Once in a while the music becomes an indispensable part of the ad. Often it’s a jingle, which is (more or less) a short, innocuous tune that, if catchy enough, is unforgettable.
There are commercials out there in which classical music or musicians take a central role in the sales pitch.
Here are three.
The first is a Japanese commercial for a new cell phone made from wood, the Touch Wood SH-08C.
Although it’s unclear as to what they’re selling until the very end, we are treated to beautiful nature scenes and a performance of an arrangement of J.S. Bach‘s chorale “Jesu, Joy of Man’s Desiring,” BWV 140, for wooden xylophone played in an ingenious way.

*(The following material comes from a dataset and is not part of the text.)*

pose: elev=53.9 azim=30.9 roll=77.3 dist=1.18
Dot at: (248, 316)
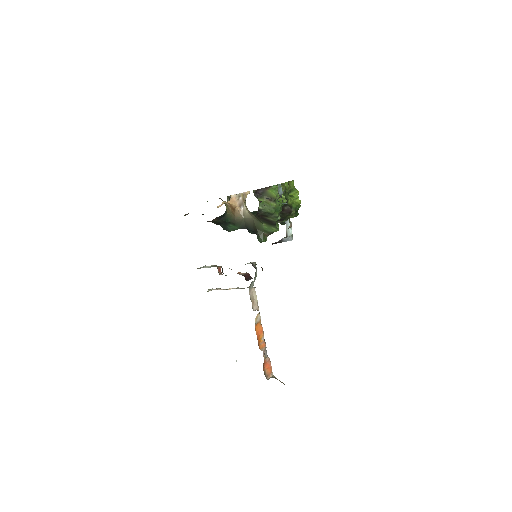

I’ll let you discover the rest.
The second video is a Spanish car commercial for the Volkswagen Polo, featuring a sweet little car and a hunky bassoonist who gets the girl. Like the protagonist says at the beginning, “playing bassoon is cool.” (Click on the “cc” to see English subtitles.)
The final commercial is for Dortmund Concert Hall in Germany. In an effort to promote their season and generate more interest, the organization went into the milk-selling business.
They provided music (live and recorded) from the upcoming season to a local farm while cows were fed and milked, hoping to increase milk production.
And thus Dortmund Konzertmilch (“Dortmund Concert Milk”) was born.
Note that French countertenor Philippe Jaroussky, a baroque specialist not heard in the commercial, was booked to be on hall’s season.